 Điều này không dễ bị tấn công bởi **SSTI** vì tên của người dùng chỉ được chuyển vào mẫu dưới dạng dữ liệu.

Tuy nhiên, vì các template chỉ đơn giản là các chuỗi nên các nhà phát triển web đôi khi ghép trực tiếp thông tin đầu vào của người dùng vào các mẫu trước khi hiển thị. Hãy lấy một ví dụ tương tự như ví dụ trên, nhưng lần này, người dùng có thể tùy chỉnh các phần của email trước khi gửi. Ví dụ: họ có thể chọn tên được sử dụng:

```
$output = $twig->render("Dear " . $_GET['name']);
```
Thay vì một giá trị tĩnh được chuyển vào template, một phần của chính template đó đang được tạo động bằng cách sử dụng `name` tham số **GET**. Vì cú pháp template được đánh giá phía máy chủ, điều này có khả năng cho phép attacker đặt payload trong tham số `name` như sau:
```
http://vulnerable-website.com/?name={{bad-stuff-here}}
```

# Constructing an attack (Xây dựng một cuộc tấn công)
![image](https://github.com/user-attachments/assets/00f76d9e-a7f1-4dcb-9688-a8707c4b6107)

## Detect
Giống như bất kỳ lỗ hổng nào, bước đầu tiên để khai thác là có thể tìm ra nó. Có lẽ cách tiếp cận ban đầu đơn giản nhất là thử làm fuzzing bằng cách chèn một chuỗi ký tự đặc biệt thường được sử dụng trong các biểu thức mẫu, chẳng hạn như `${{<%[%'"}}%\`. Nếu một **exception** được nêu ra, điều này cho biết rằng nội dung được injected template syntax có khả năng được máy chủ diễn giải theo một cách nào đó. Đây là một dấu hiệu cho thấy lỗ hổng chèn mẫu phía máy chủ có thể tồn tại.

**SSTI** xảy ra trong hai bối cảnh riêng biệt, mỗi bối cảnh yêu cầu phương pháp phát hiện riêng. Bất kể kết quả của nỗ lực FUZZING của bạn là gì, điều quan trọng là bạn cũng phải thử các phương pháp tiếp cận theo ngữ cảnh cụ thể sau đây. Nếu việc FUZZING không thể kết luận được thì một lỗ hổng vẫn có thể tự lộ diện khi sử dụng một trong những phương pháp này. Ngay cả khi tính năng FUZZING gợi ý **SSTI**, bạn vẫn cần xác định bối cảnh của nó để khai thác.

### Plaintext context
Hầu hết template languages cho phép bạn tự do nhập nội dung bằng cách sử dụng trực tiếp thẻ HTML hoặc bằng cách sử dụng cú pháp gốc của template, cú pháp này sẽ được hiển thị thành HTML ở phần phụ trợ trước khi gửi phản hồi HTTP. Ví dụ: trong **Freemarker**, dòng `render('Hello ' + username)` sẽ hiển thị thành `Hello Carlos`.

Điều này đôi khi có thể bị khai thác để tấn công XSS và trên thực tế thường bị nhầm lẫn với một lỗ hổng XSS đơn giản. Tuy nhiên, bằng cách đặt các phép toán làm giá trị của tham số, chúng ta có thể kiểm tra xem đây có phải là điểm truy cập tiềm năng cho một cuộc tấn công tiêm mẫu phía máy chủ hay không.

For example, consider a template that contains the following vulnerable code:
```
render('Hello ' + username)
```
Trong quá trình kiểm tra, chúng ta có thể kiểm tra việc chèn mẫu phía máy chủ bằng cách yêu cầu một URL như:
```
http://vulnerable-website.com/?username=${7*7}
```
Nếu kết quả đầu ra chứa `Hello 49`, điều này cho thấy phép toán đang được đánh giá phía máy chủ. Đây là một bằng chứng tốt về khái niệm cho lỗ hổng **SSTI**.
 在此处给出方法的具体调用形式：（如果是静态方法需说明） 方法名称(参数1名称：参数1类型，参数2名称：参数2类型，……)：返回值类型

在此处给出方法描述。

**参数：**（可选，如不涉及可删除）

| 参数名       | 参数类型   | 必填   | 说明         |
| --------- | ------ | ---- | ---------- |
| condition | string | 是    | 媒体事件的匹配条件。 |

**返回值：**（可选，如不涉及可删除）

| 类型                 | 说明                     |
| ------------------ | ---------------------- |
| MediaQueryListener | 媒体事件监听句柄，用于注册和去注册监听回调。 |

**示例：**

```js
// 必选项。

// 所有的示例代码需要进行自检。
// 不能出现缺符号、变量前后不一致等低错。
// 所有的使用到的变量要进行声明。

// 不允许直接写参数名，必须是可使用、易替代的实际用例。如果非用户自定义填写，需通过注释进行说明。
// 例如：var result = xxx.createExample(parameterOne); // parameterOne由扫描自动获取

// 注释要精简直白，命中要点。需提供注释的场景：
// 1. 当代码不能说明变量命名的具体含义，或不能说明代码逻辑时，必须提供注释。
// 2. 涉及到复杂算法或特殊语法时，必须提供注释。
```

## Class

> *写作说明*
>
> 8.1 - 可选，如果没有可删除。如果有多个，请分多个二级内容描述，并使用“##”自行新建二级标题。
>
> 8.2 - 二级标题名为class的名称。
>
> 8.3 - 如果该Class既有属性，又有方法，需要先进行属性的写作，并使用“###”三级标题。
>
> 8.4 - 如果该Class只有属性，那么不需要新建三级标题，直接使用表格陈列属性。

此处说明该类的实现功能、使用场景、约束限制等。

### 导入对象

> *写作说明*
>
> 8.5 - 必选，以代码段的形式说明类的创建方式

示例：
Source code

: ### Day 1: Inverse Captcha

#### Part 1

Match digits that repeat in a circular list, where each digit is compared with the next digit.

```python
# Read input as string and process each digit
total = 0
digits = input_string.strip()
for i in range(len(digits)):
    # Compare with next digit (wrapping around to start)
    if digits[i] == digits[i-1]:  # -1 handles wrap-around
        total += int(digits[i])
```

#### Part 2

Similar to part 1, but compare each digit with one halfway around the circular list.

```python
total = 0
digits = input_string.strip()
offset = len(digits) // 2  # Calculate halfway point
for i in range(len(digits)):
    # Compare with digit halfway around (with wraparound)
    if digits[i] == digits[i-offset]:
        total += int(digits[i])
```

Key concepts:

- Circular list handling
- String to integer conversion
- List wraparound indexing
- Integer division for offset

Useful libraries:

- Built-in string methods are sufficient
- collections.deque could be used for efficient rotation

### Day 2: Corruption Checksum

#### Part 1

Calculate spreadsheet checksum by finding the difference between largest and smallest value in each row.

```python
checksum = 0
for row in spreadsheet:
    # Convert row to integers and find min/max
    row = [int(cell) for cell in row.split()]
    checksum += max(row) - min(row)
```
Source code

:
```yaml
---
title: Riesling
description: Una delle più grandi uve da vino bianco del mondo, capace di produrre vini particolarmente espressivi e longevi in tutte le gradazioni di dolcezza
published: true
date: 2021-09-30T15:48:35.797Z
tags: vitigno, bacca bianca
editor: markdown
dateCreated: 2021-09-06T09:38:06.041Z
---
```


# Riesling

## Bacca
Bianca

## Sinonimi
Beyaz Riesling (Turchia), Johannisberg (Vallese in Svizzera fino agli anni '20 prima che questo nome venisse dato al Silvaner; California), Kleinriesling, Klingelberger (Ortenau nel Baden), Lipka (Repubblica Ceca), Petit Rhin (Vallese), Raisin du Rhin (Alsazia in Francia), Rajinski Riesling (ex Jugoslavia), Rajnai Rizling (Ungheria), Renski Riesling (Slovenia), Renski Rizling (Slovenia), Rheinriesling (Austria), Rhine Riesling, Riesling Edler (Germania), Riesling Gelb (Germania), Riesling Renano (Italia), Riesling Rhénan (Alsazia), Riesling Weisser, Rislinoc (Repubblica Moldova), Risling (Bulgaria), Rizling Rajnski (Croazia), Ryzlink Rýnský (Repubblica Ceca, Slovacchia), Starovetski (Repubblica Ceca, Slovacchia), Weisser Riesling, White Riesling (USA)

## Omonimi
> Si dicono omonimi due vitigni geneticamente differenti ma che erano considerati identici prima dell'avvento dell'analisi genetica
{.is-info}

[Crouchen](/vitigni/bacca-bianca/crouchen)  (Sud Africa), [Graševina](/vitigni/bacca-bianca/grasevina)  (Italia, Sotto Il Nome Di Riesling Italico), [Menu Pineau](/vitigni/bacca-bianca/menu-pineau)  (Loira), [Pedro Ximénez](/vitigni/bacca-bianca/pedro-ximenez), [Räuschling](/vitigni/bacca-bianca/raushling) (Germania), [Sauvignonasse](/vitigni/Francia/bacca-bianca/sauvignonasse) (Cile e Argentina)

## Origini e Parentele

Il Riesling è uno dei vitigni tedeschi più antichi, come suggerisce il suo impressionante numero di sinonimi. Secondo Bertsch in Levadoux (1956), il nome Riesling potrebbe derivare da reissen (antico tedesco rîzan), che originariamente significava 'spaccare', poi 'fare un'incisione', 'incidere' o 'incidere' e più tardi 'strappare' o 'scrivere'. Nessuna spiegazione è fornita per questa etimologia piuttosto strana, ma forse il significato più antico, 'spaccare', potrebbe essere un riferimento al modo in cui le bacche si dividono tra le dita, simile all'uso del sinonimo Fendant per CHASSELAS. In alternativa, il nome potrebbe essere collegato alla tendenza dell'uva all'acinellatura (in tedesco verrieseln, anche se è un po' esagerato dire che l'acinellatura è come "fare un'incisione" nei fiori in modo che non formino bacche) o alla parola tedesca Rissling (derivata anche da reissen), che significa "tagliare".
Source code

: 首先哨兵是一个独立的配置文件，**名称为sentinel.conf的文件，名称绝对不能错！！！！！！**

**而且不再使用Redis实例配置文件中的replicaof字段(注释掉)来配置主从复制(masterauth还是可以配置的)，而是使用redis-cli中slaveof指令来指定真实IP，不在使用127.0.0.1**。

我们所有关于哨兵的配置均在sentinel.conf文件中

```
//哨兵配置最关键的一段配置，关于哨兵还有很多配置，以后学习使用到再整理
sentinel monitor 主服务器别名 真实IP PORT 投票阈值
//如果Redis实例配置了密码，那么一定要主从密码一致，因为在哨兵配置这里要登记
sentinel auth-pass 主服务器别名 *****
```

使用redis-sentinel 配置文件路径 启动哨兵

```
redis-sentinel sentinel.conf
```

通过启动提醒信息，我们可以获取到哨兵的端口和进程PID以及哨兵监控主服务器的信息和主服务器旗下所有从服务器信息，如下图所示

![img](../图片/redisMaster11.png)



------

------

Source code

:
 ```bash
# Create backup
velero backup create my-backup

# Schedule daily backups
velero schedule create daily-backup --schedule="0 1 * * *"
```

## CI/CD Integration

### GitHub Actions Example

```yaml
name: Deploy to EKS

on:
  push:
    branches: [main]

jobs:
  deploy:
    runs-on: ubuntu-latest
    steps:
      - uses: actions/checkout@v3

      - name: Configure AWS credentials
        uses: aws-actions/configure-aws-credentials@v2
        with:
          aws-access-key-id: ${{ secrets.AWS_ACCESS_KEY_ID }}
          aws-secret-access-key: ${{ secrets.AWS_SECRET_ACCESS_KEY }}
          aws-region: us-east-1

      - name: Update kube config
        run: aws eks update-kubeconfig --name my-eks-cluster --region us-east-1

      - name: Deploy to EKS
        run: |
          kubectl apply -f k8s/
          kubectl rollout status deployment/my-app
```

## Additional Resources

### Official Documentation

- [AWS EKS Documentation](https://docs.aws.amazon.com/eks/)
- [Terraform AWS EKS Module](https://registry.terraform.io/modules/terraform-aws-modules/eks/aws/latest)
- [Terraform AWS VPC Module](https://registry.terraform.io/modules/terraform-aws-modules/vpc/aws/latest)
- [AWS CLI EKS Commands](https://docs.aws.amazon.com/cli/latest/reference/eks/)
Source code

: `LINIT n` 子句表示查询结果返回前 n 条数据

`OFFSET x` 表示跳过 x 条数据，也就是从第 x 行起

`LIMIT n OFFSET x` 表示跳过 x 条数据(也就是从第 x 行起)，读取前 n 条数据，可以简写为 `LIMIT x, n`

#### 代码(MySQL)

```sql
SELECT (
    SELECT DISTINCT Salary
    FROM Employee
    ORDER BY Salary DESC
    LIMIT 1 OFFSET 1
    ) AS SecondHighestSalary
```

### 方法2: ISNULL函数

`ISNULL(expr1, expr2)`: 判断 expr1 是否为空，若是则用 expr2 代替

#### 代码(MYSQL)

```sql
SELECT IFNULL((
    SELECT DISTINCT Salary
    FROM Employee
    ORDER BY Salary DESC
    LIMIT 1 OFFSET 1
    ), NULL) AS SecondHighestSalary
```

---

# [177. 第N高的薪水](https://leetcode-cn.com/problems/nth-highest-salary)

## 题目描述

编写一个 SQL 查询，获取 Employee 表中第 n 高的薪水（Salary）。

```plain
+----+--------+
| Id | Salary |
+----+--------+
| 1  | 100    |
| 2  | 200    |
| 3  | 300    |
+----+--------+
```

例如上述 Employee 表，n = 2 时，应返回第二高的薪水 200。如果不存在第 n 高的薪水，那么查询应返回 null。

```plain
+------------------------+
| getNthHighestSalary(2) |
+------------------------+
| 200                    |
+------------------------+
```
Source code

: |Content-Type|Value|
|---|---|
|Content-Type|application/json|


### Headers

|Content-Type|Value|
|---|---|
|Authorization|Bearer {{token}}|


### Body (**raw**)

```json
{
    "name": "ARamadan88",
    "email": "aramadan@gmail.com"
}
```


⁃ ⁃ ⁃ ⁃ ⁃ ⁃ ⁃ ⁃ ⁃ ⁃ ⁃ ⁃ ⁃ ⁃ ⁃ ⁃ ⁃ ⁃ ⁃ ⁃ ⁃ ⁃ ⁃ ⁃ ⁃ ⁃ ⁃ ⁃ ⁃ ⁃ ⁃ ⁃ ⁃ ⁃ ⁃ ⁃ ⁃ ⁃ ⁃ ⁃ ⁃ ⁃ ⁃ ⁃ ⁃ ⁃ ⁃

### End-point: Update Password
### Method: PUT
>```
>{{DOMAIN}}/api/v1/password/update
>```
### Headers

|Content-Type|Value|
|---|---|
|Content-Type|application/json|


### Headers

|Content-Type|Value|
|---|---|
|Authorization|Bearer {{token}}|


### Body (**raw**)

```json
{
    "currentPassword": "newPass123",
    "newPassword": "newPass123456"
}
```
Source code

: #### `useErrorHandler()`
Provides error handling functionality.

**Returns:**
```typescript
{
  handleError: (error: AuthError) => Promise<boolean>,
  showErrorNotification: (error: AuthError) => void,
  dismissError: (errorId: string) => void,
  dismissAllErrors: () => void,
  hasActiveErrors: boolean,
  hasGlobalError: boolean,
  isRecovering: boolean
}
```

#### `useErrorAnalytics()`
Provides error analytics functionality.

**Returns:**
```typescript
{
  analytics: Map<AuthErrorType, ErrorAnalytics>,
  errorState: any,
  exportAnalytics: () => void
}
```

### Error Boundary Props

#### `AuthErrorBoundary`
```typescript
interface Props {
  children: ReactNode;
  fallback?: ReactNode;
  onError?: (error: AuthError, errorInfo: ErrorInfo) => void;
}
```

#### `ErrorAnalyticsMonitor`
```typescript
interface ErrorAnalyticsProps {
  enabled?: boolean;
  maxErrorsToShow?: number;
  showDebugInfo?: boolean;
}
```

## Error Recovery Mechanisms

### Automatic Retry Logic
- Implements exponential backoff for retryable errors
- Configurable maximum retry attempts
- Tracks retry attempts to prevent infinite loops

★ ★ ★ ★ ★

## ABOUT THIS EXERCISE
Go through the records above and copy each line where "east" is found.

## FINISHED TASK
          aws-region: us-east-1
        run: aws eks update-kubeconfig --name my-eks-cluster --region us-east-1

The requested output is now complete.